Minientrevista

“Se você fica insistindo, você vai perdendo o brilho”

iG Minas Gerais |

Por que o senhor optou por deixar a carreira política? Nós temos que ter consciência do momento exato de deixar a vida pública, senão vira ridículo. Se você fica insistindo, você vai perdendo o brilho. Eu vivi um momento da política de grandes lideranças. O Congresso aumentou de quantidade e perdeu em qualidade. Só se vai a Brasília hoje para ir para a televisão. Outro dia, eu vi uma denúncia de que vou pouco a Brasília; eu vou para Brasília toda semana, mas é que eu esqueço de botar o dedo lá (no marcador biométrico de presença). O que o senhor pretende fazer daqui pra frente? Eu estou muito preocupado com os negócios. No ano que vem, vamos ter muitas dificuldades. Vou ter que estar muito atento a isso.

Depois de muitos anos, o senhor apoiará um candidato do PT. O que houve? É um casamento forçado. Eu não amo o PT, mas nossa bancada para deputado federal é fraca. Precisamos dessa aliança proporcional. Qual conselho político dará a seu filho? Evitar puxa-saquismo. Isso não leva a lugar nenhum.

O senhor acha que Minas perdeu representatividade no Congresso? Muito. Minas não conseguiu o metrô de superfície, não conseguiu as BRs, não conseguiu o Anel Rodoviário. Faltou unidade da bancada para exigir do governo federal tudo isso.

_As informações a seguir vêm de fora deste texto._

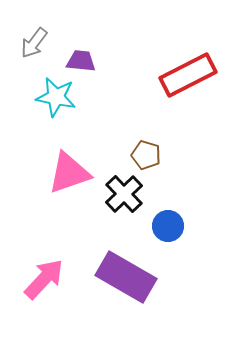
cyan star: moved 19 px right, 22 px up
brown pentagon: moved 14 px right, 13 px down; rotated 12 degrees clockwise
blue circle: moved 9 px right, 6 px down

O senhor sempre foi um homem muito polêmico. Quais amigos fez na política? Do PMDB antigo, o Tancredo Neves, o Jorge Ferraz: eram grandes amigos. Atualmente, o Michel Temer: eu fiz ele líder do PMDB. Fez muitos inimigos? Tenho muitos gratuitos. Se você for abrir mão, vira corrupção. O senhor já foi envolvido em muitas denúncias. Se preocupa com isso? Não. Se tivesse cometido qualquer errinho, já tinha sido preso. Quando fui governador, não tive nenhum processo. Se arrepende de algo? De jeito nenhum. Muito se falou da sua relação com o ex-governador Itamar Franco quando foi vice dele. Eram amigos? Fomos amigos quando o fizemos senador. Depois, ele disputou comigo o governo de Minas, eu o derrotei e ele se afastou de mim. O Itamar era doido, preguiçoso, não gostava de trabalhar. Ficava só na fazenda. Agia por impulso. Antes de ir para entrevistas, olhava no dicionário só para falar uma palavra difícil. O senhor é conhecido como “trator”. O que tem de mito e de verdade sobre sua fama de rico e influente? Comecei minha vida como comerciante. Fui casar tarde porque trabalhava de manhã, de tarde e de noite. Vendia de televisão e geladeira a rádio de pilha. Tinha seis lojas e não podia abrir uma firma porque não tinha idade suficiente. Isso com o seu esforço ou com a ajuda da família? Meu pai era um homem bom, mas pobre. Minha mãe era muito rica. Mexia com mineração e cartórios, mas não me ajudou, me incentivou. O senhor acha que ainda é muito influente? Nessas campanhas que fiz para o Clésio Andrade para a candidatura própria dele (ao governo de Minas), fui para o Norte de Minas. Em Montes Claros, a fila era para tirar foto comigo, e ninguém nem olhava pro Clésio. Sou muito conhecido. Qual a análise do senhor sobre a política hoje? Brasília tem um celeiro de gente boa, deputados sérios, mas meia dúzia de corruptos acaba com a gente. Essa CPI é verdadeira, a Petrobras só bota gente safada lá dentro. O PMDB mesmo tem muita gente. Todo mundo é do PMDB por interesse. O senhor e sua ex-mulher, Maria Lúcia Cardoso, continuam rompidos? Estamos na Justiça. Fui casado com separação total de bens, mas ela insiste em uma certidão falsa em comunhão de bens. Com um patrimônio desses, quem não quer? Duas mentiras contam: que roubei o lustre do Palácio e que a Lúcia foi ao shopping de helicóptero fazer compras.